At some point no amount of technical experience or physical strength can protect you from the unrelenting elements or set of circumstances. In the end, it's about being kind not just to the earth and others, but also yourself. Here is my list of recommended medications to pack in your first-aid kit to help mitigate nausea and other exhaustion related ailments:

  • Electrolytes. Grab a bottle of Gatorade from the gas station before you head out for a long day hike or single overnight backpacking trip. If minimizing weight is your priority you can purchase powder sticks in advance to pour into your water bottle as needed, though they tend to leave a residual odor that is difficult to wash out.
  • Antacids. Make sure that packaged foods are properly hydrated to avoid gastric distress. If you are particularly prone to nausea or vomiting then it may be worth seeing your doctor for prescription strength medication.

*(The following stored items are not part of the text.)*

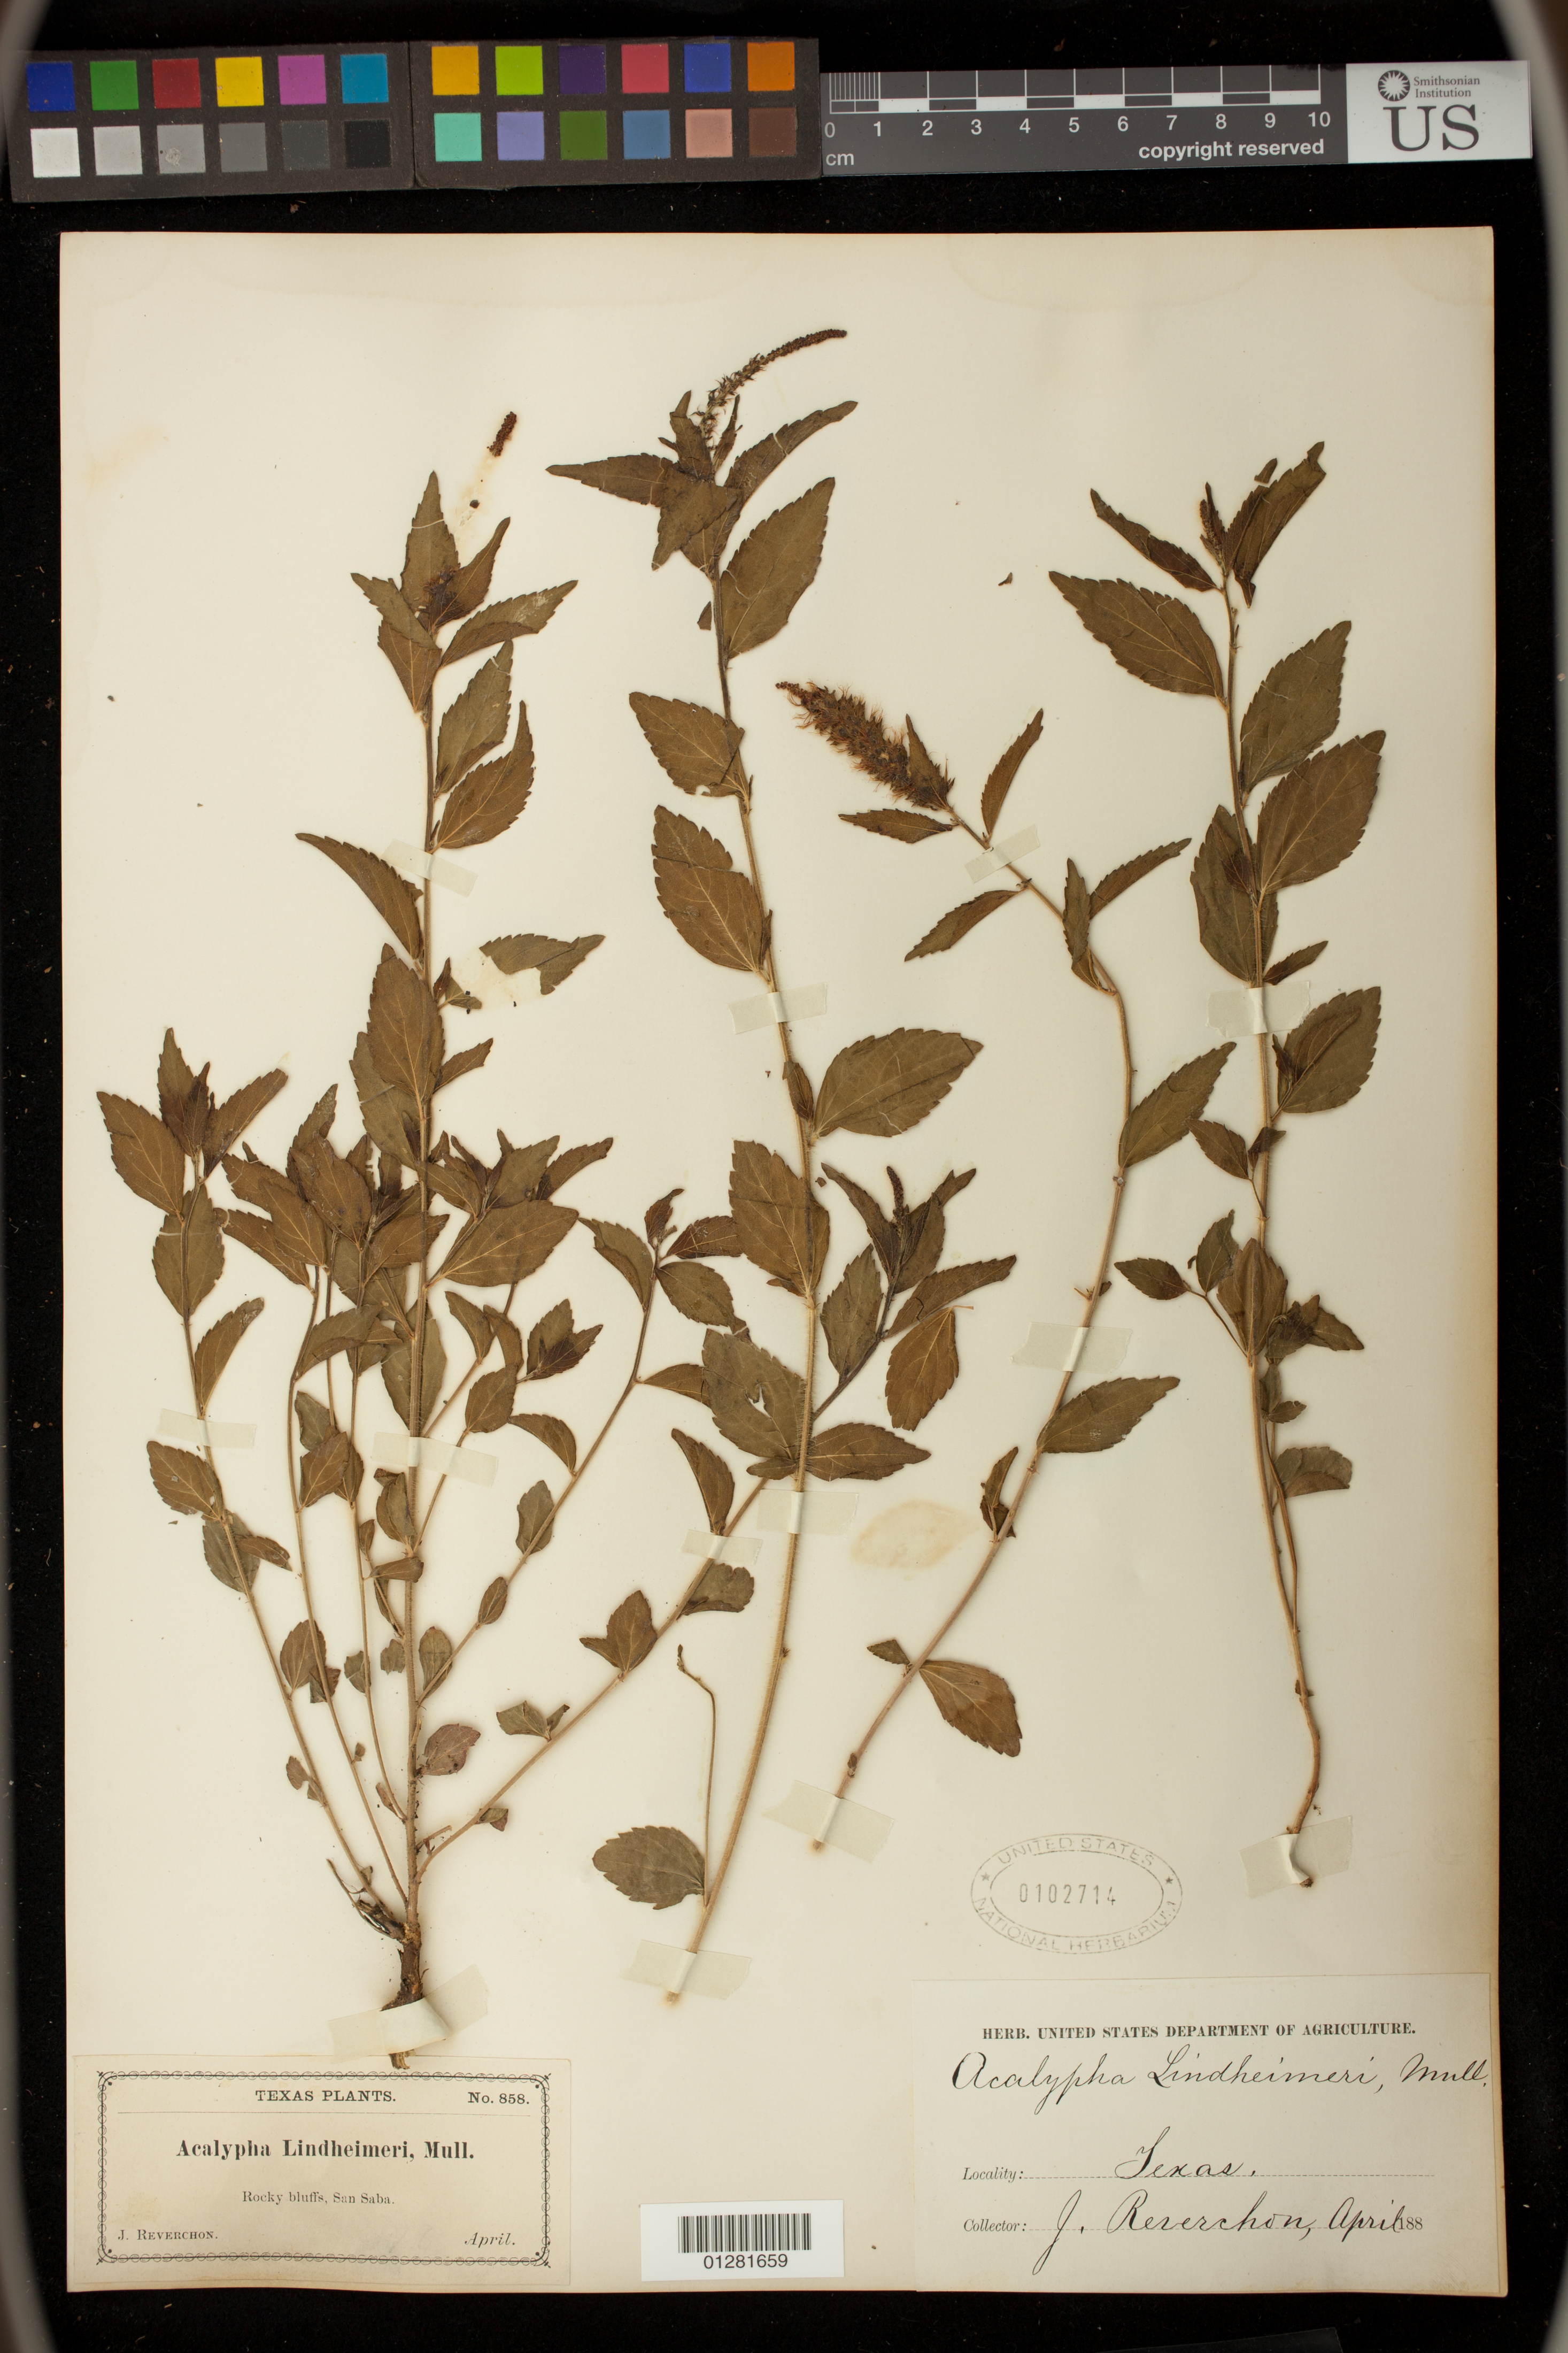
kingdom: Plantae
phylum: Tracheophyta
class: Magnoliopsida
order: Malpighiales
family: Euphorbiaceae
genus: Acalypha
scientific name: Acalypha lindheimeri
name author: Müll. Arg.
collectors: J. Reverchon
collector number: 858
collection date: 1888-04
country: United States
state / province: Texas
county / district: San Saba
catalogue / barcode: US 102714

  • Diamode. When trying to cover significant mileage the last thing you want are frequent stops to dig a cat hole slowing you down. Why not just bring a few of these instead.
  • Iodine or Aquamira. Depending on what your primary means for water purification, you should always have a couple back-ups. Giardia is not a memento you want to bring home from your adventures.
  • Ibuprofen and Aspirin. Pain medications are a must for me on my travels, but please take care that you are drinking plenty of fluids and not masking symptoms through over use of super helpful hiking buddies.